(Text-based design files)
+++
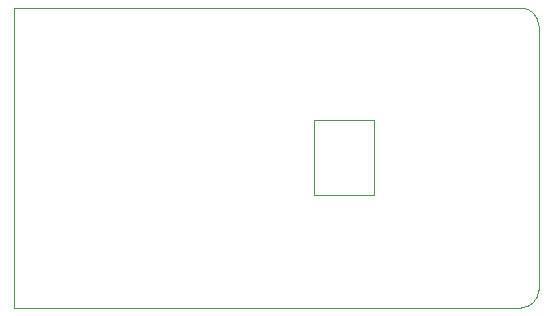
<source format=gm1>
G04 #@! TF.GenerationSoftware,KiCad,Pcbnew,6.0.2+dfsg-1*
G04 #@! TF.CreationDate,2023-09-18T08:20:45-06:00*
G04 #@! TF.ProjectId,ckt-dingdong-flash,636b742d-6469-46e6-9764-6f6e672d666c,rev?*
G04 #@! TF.SameCoordinates,Original*
G04 #@! TF.FileFunction,Profile,NP*
%FSLAX46Y46*%
G04 Gerber Fmt 4.6, Leading zero omitted, Abs format (unit mm)*
G04 Created by KiCad (PCBNEW 6.0.2+dfsg-1) date 2023-09-18 08:20:45*
%MOMM*%
%LPD*%
G01*
G04 APERTURE LIST*
G04 #@! TA.AperFunction,Profile*
%ADD10C,0.100000*%
G04 #@! TD*
G04 APERTURE END LIST*
D10*
X82550000Y-176276000D02*
X82550000Y-153924000D01*
X38100000Y-152400000D02*
X81026000Y-152400000D01*
X81026000Y-177800000D02*
G75*
G03*
X82550000Y-176276000I1J1523999D01*
G01*
X63500000Y-161925000D02*
X68580000Y-161925000D01*
X68580000Y-161925000D02*
X68580000Y-168275000D01*
X68580000Y-168275000D02*
X63500000Y-168275000D01*
X63500000Y-168275000D02*
X63500000Y-161925000D01*
X82550000Y-153924000D02*
G75*
G03*
X81026000Y-152400000I-1523999J1D01*
G01*
X38100000Y-177800000D02*
X81026000Y-177800000D01*
X38100000Y-152400000D02*
X38100000Y-177800000D01*
M02*

</source>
+++
WHAT IS NEEDED
Once the pictures are removed, repeat all of the data above exactly.

EXPECTED ANSWER
<source format=gm1>
G04 #@! TF.GenerationSoftware,KiCad,Pcbnew,6.0.2+dfsg-1*
G04 #@! TF.CreationDate,2023-09-18T08:20:45-06:00*
G04 #@! TF.ProjectId,ckt-dingdong-flash,636b742d-6469-46e6-9764-6f6e672d666c,rev?*
G04 #@! TF.SameCoordinates,Original*
G04 #@! TF.FileFunction,Profile,NP*
%FSLAX46Y46*%
G04 Gerber Fmt 4.6, Leading zero omitted, Abs format (unit mm)*
G04 Created by KiCad (PCBNEW 6.0.2+dfsg-1) date 2023-09-18 08:20:45*
%MOMM*%
%LPD*%
G01*
G04 APERTURE LIST*
G04 #@! TA.AperFunction,Profile*
%ADD10C,0.100000*%
G04 #@! TD*
G04 APERTURE END LIST*
D10*
X82550000Y-176276000D02*
X82550000Y-153924000D01*
X38100000Y-152400000D02*
X81026000Y-152400000D01*
X81026000Y-177800000D02*
G75*
G03*
X82550000Y-176276000I1J1523999D01*
G01*
X63500000Y-161925000D02*
X68580000Y-161925000D01*
X68580000Y-161925000D02*
X68580000Y-168275000D01*
X68580000Y-168275000D02*
X63500000Y-168275000D01*
X63500000Y-168275000D02*
X63500000Y-161925000D01*
X82550000Y-153924000D02*
G75*
G03*
X81026000Y-152400000I-1523999J1D01*
G01*
X38100000Y-177800000D02*
X81026000Y-177800000D01*
X38100000Y-152400000D02*
X38100000Y-177800000D01*
M02*

</source>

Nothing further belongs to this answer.